Stated exercise:
In the article on public library Wi-Fi, reproduce word for word the stretch from "That means that" through "direct fiber connection.".

Varying Technologies Needed to Make Widespread Public Library Wi-Fi a Reality

From direct fiber connections to low-earth orbit satellites, libraries can provide public Wi-Fi through varying means.

Varying Technologies Needed to Make Widespread Public Library Wi-Fi a Reality
Don Means from the Gigabit Libraries Network.

WASHINGTON, October 4, 2021 – The director of the Libraries Whitespace Project said libraries across the country will need varying ways to get connected and provide access to public Wi-Fi.

That means that while the “cheapest, most equitable, most economical way to connect every community with next generation broadband is to run fiber to all of the 17,000 libraries,” Don Means said Friday, other solutions will need to be considered where geography doesn’t allow for a direct fiber connection.

“Every community is a unique combination of density, topology, socioeconomics, existing infrastructure and also available spectrum and then whatever the local policy preferences are,” said Means, who was hosted by the Gigabit Libraries Network hosted as part of Libraries in Response series on Friday.

There is no one size fits all solution to connectivity, Means said. But vendors, he said, are often concerned with selling a single solution for the simple reason that it’s more efficient and profitable to do so.

Stored data:
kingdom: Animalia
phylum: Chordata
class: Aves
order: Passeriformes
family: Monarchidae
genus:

Written solution:
That means that while the “cheapest, most equitable, most economical way to connect every community with next generation broadband is to run fiber to all of the 17,000 libraries,” Don Means said Friday, other solutions will need to be considered where geography doesn’t allow for a direct fiber connection.